Entretiens sur l’éloquence et la littérature de Joseph-Sabin Raymond : édition critique. Presses de l'Université Laval and
C’est en véritables pionniers que les éditeurs d’un manuscrit inédit de Joseph-Sabin Raymond (1810-1877) nous convient à une plongée dans l’univers du romantisme canadien et des transferts culturels entre le Canada et la France catholique, contre- révolutionnaire et ultramontaine. On doit à Marc André Bernier et à Marie Lise Laquerre d’avoir exhumé un important texte du dix-neuvième siècle québécois qui, même s’il a dormi d’un sommeil sans rêves des années durant, n’en demeure pas moins le précieux témoin d’une multitude de mutations esthétiques et politiques qui surviennent dans les premières décennies du dix-neuvième siècle.
Écrit entre 1832 et 1834, les Entretiens sur l’éloquence et la littérature de Joseph-Sabin Raymond proposent une synthèse du romantisme catholique principalement inspiré du Génie du christianisme (1802) de Chateaubriand; un romantisme qui s’est élaboré en réaction contre la littérature du dix-septième siècle (entendre le classicisme), jugée encline à brimer l’inspiration, mais surtout contre le dix-huitième siècle, dont la littérature « philosophique » aurait mené tout droit à la Révolution française; thèse contre-révolutionnaire s’il en est une. C’est toute cette époque que ce maître de rhétorique au collège de Saint-Hyacinthe évoque dans ses Entretiens, alors qu’il s’inspire autant des Dialogues sur l’éloquence de Fénelon (1718) que des Soirées de Saint Pétersbourg de Joseph de Maistre (1821). Le lecteur sourira peut-être en songeant que le manuscrit d’un obscur maître de rhétorique puisse avoir aujourd’hui le moindre intérêt. De son vivant, Joseph-Sabin Raymond était pourtant loin d’être un inconnu. Figure importante du monde littéraire québécois au dix-neuvième siècle, il a entretenu plusieurs correspondances avec divers intellectuels tant de France que du Canada et fut au centre de ce long processus ayant visé à bannir de l’enseignement des lettres un large pan de la littérature française d’Ancien Régime, de la même façon qu’il a contribué à faire du Moyen Âge un modèle esthétique et religieux dont le catholicisme canadien-français devait s’inspirer et, de fait, s’inspirera.

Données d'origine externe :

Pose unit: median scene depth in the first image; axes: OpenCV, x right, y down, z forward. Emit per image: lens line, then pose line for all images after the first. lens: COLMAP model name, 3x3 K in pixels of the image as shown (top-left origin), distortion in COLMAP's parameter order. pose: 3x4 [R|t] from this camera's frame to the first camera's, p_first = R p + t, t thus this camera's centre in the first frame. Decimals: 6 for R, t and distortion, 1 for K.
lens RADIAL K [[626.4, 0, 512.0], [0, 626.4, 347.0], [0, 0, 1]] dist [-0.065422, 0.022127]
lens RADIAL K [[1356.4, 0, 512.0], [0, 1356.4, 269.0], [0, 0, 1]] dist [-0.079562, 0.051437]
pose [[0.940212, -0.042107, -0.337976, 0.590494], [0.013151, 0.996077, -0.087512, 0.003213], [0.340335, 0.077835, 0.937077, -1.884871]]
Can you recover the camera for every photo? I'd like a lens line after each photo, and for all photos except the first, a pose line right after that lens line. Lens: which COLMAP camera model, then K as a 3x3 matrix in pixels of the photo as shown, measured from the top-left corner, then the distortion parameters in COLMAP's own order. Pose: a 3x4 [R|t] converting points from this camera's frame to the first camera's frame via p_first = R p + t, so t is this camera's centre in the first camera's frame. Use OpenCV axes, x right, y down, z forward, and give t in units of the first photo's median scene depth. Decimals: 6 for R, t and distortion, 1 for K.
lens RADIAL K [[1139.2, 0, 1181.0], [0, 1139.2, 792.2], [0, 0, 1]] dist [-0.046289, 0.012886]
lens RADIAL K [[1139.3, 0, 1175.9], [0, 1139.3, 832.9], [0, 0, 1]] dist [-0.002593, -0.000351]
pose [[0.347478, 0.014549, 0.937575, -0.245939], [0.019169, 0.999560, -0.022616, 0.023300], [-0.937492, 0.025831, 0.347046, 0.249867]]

Ce texte, que l’on nous donne aujourd’hui à voir dans une édition critique à la fois concise et bien informée, représente bien plus qu’une succession de réflexions élégantes sur l’art de bien dire. Il se veut également le témoin des phénomènes de transferts culturels entre l’Europe et le Canada, puisque les Entretiens sur l’éloquence et la littérature constituent une véritable marqueterie de citations souvent tirées de périodiques français et belges, que les éditeurs ont patiemment relevées et identifiées. La préface éclairante, la transcription minutieuse d’un manuscrit réputé difficile à déchiffrer, l’annotation savante et les belles annexes contenant des lettres de Raymond à La Mennais et à Chateaubriand font de cette édition critique parue dans la collection « L’Archive littéraire au Québec » un modèle à suivre pour quiconque entreprendra de marcher sur les traces des éditeurs de ce texte.